[[ Data for the task, beginning ]]
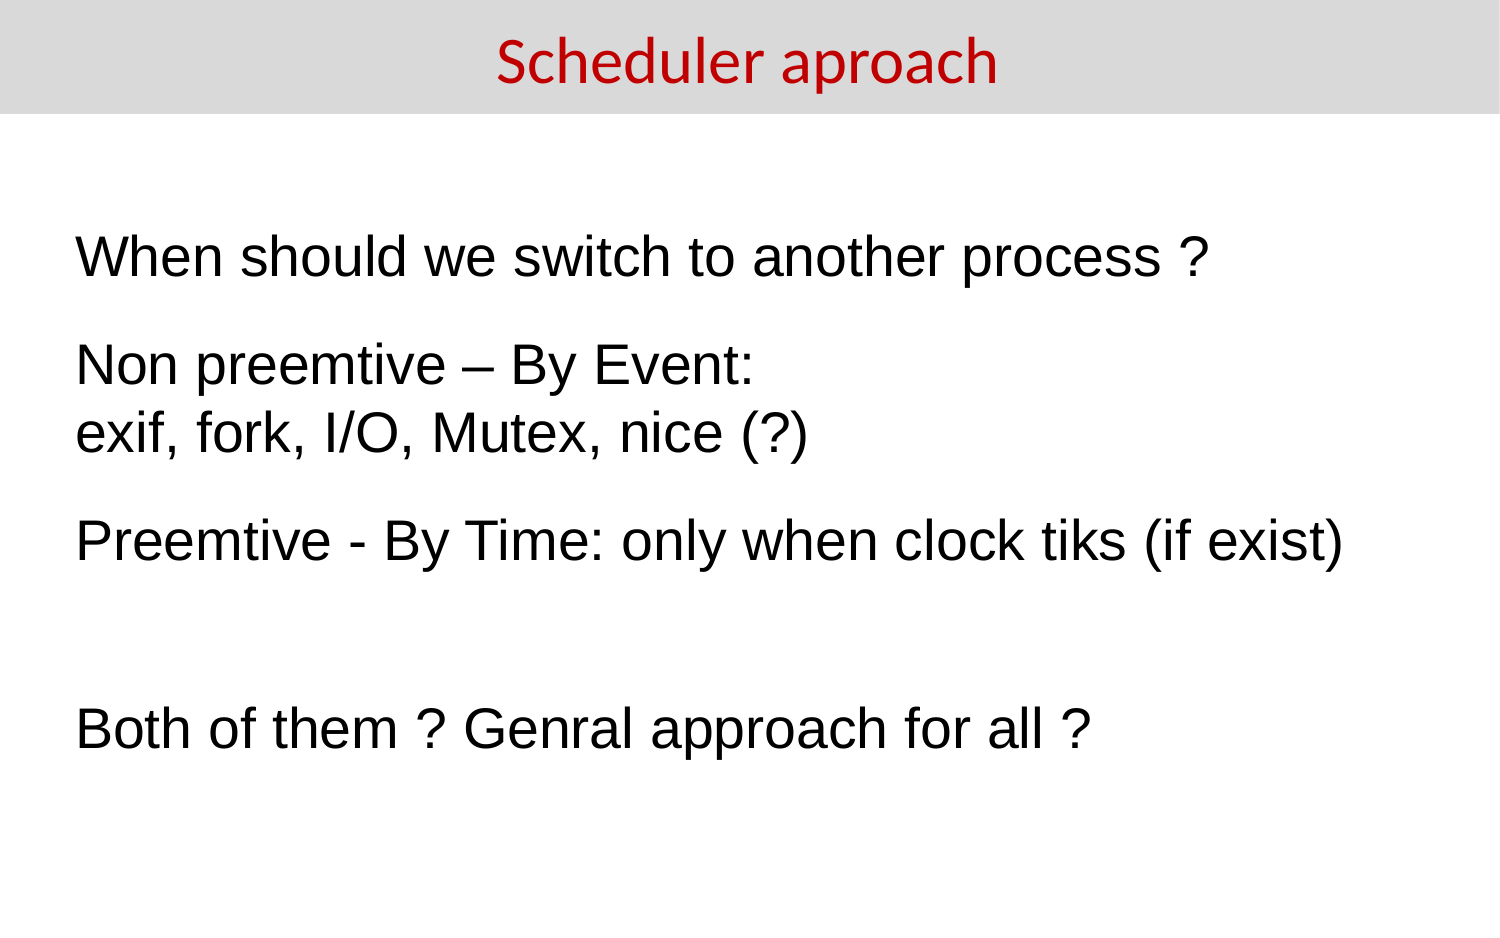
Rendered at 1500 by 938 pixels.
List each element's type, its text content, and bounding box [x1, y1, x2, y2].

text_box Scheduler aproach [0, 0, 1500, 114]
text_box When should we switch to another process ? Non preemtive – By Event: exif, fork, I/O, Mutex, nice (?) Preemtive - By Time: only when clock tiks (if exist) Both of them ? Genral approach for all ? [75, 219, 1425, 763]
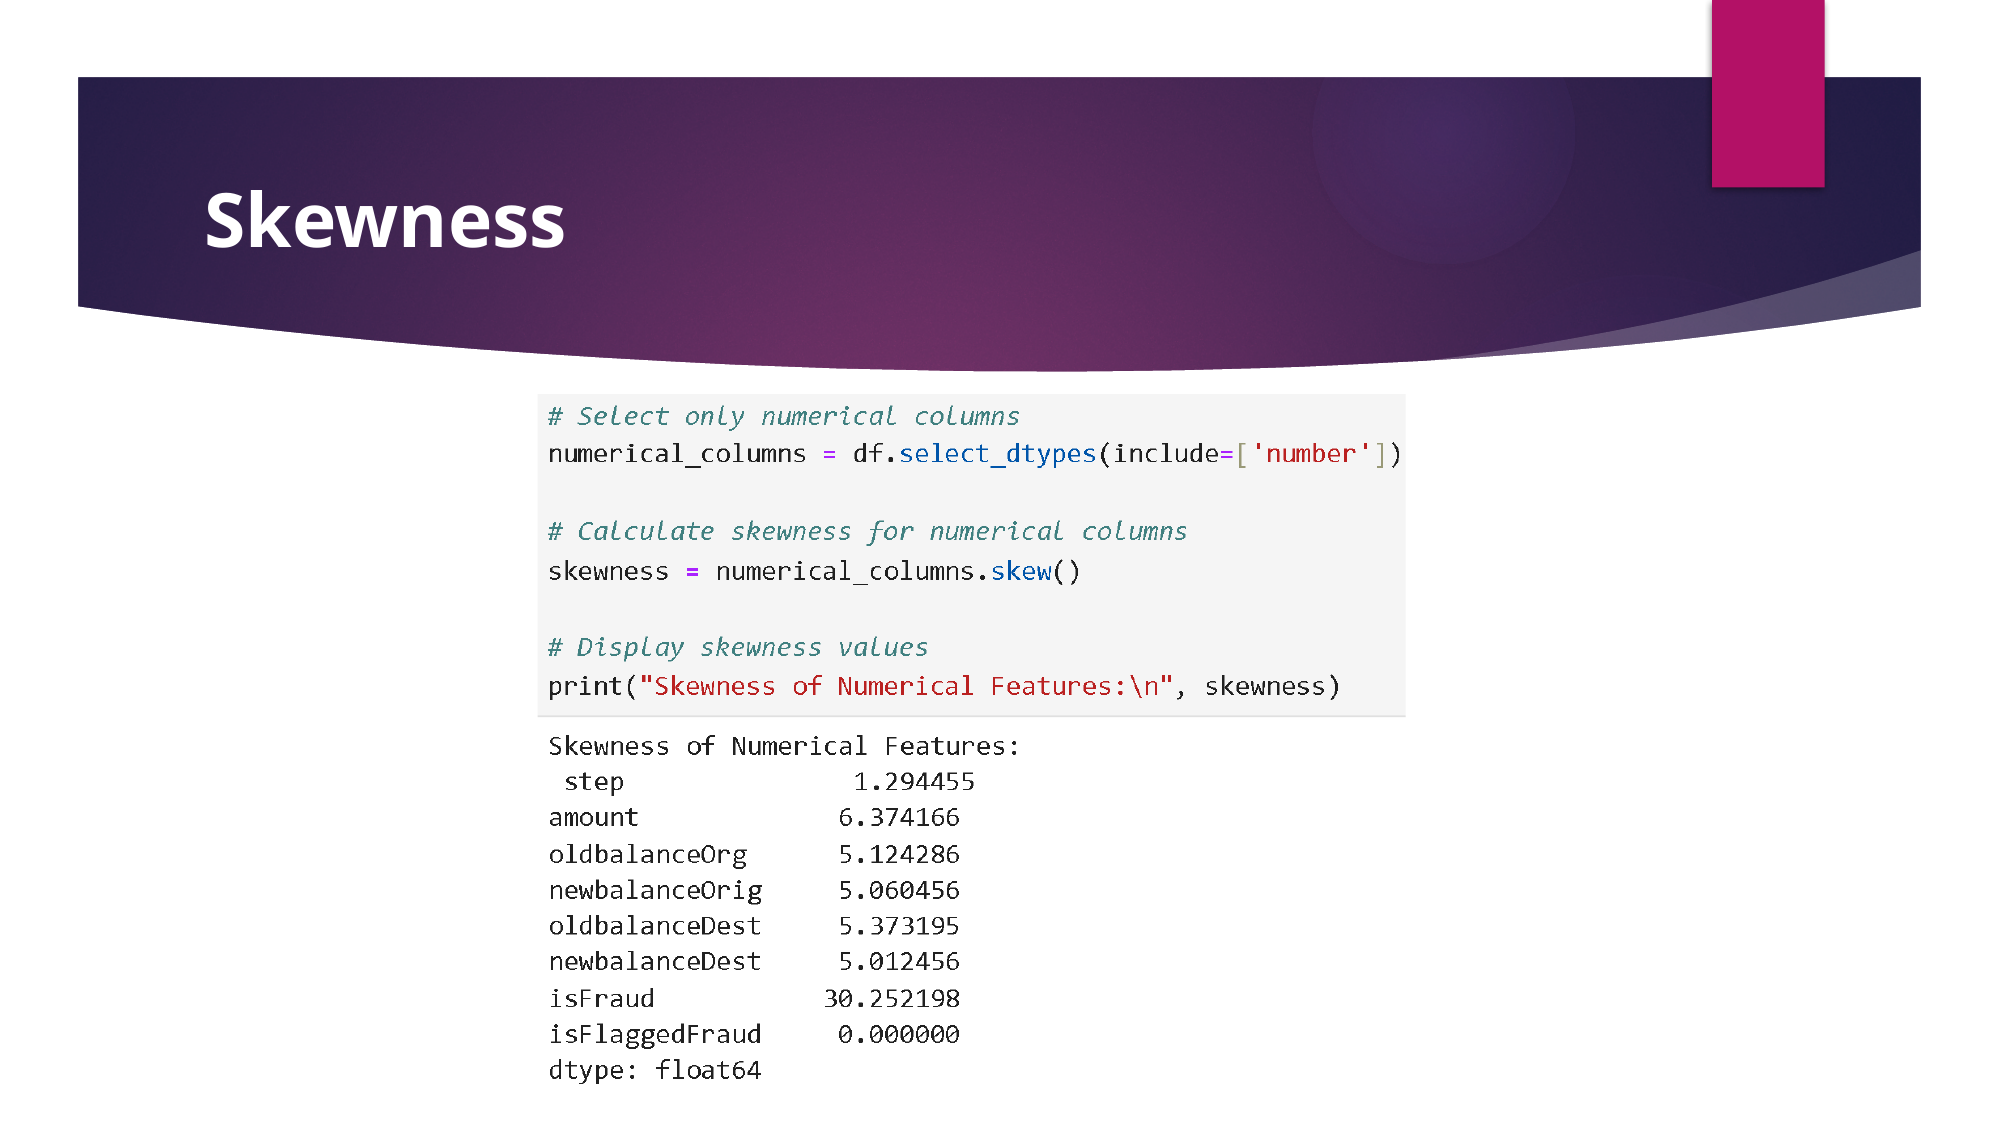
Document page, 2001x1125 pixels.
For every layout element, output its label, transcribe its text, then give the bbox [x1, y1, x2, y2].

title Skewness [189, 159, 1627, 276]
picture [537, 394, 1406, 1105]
[[ Data for the task, end ]]
[[ Data for the task, beginning ]]
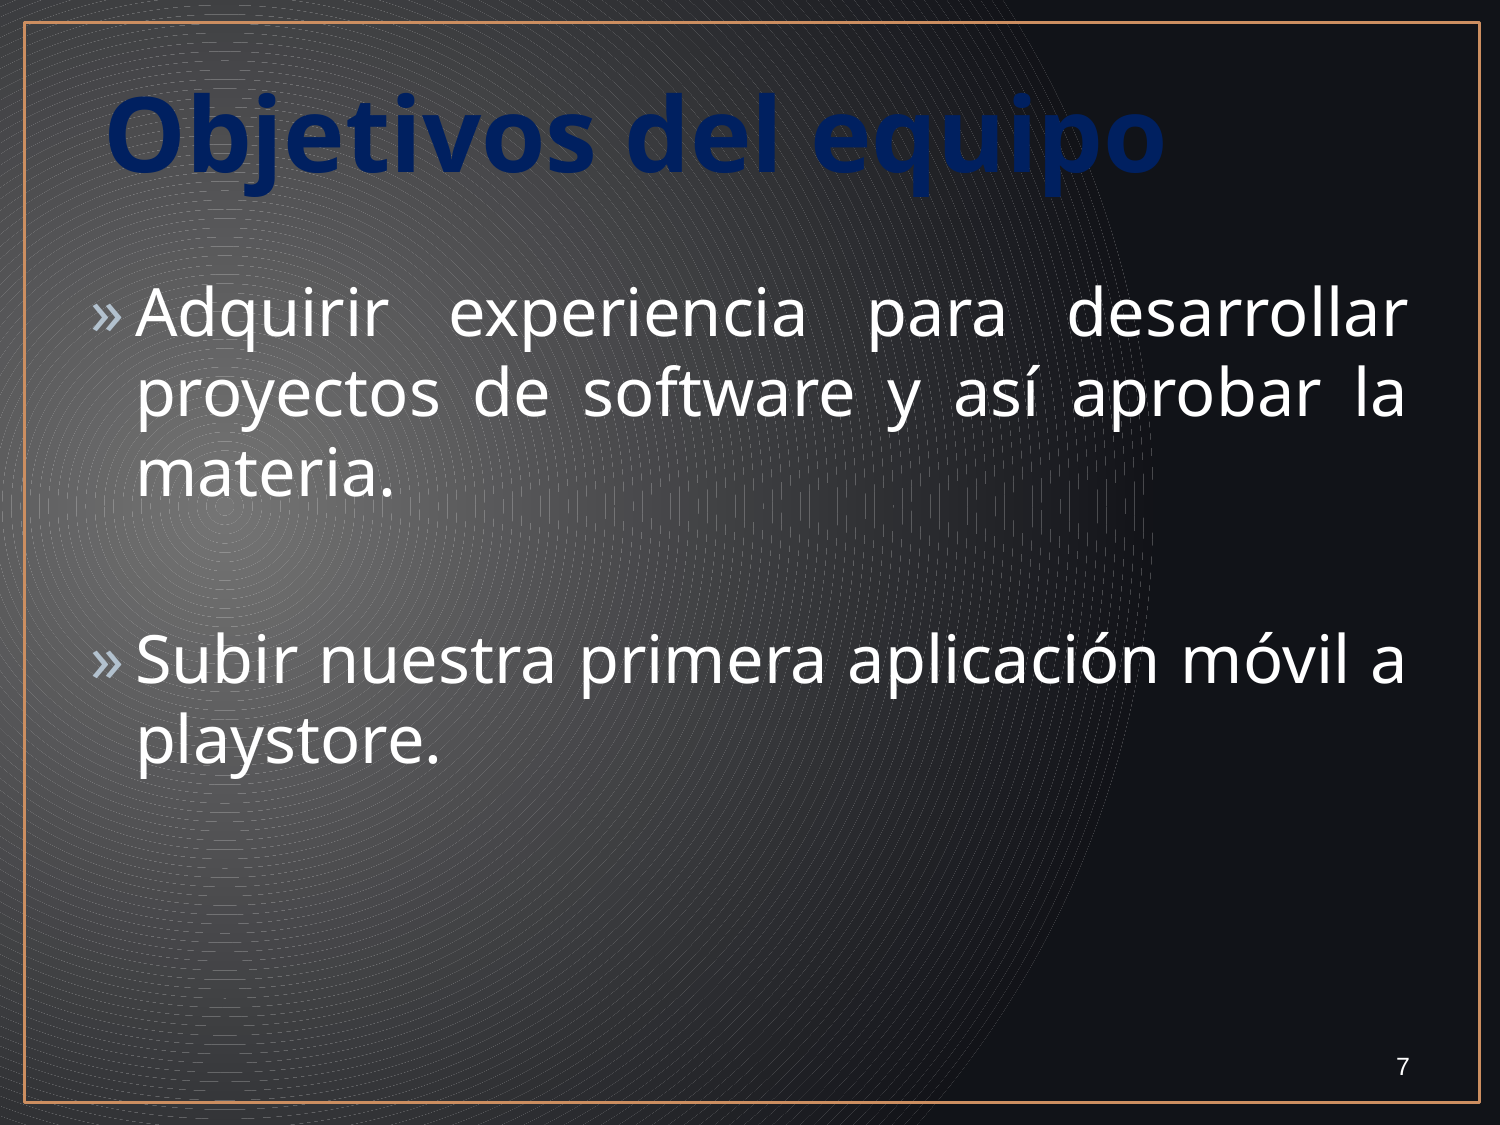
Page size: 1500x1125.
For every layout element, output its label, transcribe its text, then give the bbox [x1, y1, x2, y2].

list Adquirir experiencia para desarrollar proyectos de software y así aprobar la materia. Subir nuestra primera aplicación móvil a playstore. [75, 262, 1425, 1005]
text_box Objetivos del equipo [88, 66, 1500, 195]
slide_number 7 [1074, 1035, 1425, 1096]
[[ Data for the task, end ]]
* _Instructions for the task_
Above are the records. Identify each line that contains the word "pixels".

* _Result_
Rendered at 1500 by 938 pixels.
Document page, 2001x1125 pixels.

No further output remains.